5 Ways Monitoring Can Help Your Business

by Katie Morse on Sep 07, 2010

Social Media MonitoringDeciding to start using social media monitoring, or even just researching it, can easily uncover a large, confusing landscape. It is best to start simple. What can it really do for your business? Let’s begin by outlining where you should be looking first.

For most companies, the journey starts in the marketing department and then ventures outside into the jungles of customer service, sales, or PR.  Focus on these 5 areas and consider where monitoring can positively impact your specific business.

1. Public Relations

I’ll start with a big one. PR.  Monitoring can help your PR efforts out in many ways, starting with seeing how far your press releases spread (as well as who is doing the spreading, and when they’re sharing), all the way to helping to manage a crisis.
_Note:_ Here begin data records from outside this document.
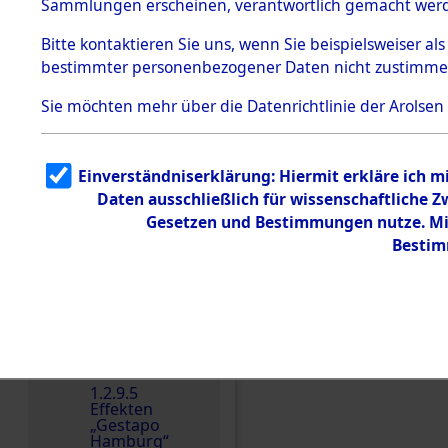
dem KZ
Sammlungen erscheinen, verantwortlich gemacht wer
Dachau
Bitte
kontaktieren
Sie uns, wenn Sie beispielsweiser al
1.2.9.2
Effekten aus
bestimmter personenbezogener Daten nicht zustimme
dem KZ
Dachau,
Sie möchten mehr über die Datenrichtlinie der Arolsen
Bayerisches
Landesentsch
ädigungsamt
1.2.9.3
Einverständniserklärung: Hiermit erkläre ich 
Effekten aus
Daten ausschließlich für wissenschaftliche
dem KZ
Einen Kommentar schr
Neuengamm
Gesetzen und Bestimmungen nutze. Mir
e
Bestim
Dokument
e
1.2.9.4
Effekten nicht
identifizierter
Eigentümer
1.2.9.5
Effekten
„Gestapo
Hamburg“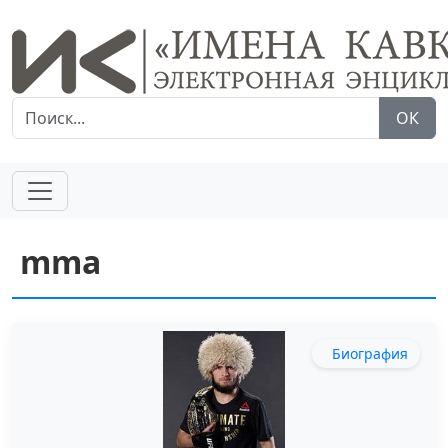
ОК
mma
Биография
In addition, active monitoring can help spot issues before they blow up into a crisis.  Notice a shift in how people are taking about you? Perhaps a certain subject pops up more frequently now than ever before? Monitoring can help you identify and prepare much more quickly than rely on traditional communication channels could.

2. Customer Service

Everyone loves those automated phone trees, right?  Wrong.  A lot of companies are jumping on the monitoring for customer service train, and it’s moving fast!  Most companies have heard of Comcast’s customer service, but what about people like Bank of America, Time Warner Cable, or Best Buy?

Monitoring for customer issues or complaints can help reduce call volume to your call centers, potentially saving thousands in employee costs.

3. Product Development

Wonder what’s on your customer’s minds? Monitoring can help you find out.  Nothing beats a solid product roadmap, but incorporating customer (and industry) feedback and perspectives into your feature planning and design can still have a very positive impact.

Monitoring can uncover feature requests that are being shared socially, as well as feedback on releases.  Just updated your UI? You can turn to the social web to see how your customers like it almost instantly these days.

4. Lead Generation

Yes, I said it. Lead generation. There are a ton of comments, tweets and blog posts created every day that reference a need. Beyond listening for mentions of your brand, why not listen for phrases, such as “buy product x” or “researching product y”? What are some of the keywords your prospects use when they either come to your website, or take a phone call from a sales rep? How would they use these if they were doing some research or asking for opinions online?  Mashable featured a great post in June that covers this very topic.

5. Branding

I saved the most common use for last – brand management. Monitoring can help you discover what people are saying about your company and its products and services, what language they’re using to describe you, and how they’re speaking about you in terms of tone.

From a communications perspective, monitoring can help uncover if your messaging is being picked up on by your target audience, as well as identify new key phrases and terms that your consumers are using.  The days of pushing out a piece of collateral or a direct marketing campaign are over, as you now have a feedback loop to see what people are saying as they’re saying it.

—-

What uses for social media monitoring has your business discovered?

  • http://jackieadkins.com Jackie Adkins

    Great points, Katie! I think #3 is one that is often overlooked by B2C companies since lead generation is talked about so much in relation to B2B. But really, if you think about it, customers are only a few clicks away at any time from the point of purchase on the Internet, so if you can use monitoring tools to find out who is in the pre-purchase decision making process, that is HUGE.

    Jackie Adkins
    Community Manager | BuzzMgr

  • http://candidkatie.com Katie Morse

    Very true. A lot of the same principles apply for B2B companies and B2C companies. It's interesting that you think B2C overlooks the lead gen aspect… I'd actually say that my gut says the opposite thing is true. Perhaps both types of companies overlook stuff in reality??

    Katie

  • http://jackieadkins.com Jackie Adkins

    Interesting. Since a lot of the clients I work with are sports teams/orgs I think they sort of take their fans for granted at times and assume that if they're a fan, they'll buy tickets whenever they're able to. But, sometimes all they need is a little nudge to convince them to make that purchase, which sports organizations can easily provide with a monitoring tool. But you're definitely right, both sides overlook some of the simple steps/tasks that can pay off big time.

  • http://www.AndrewDavidBaron.com Andrew David Baron

    Great article. Very insightful. You'd be surprised how many businesses make the simplest mistake somewhere along the line and actually do more harm to their brand, than good.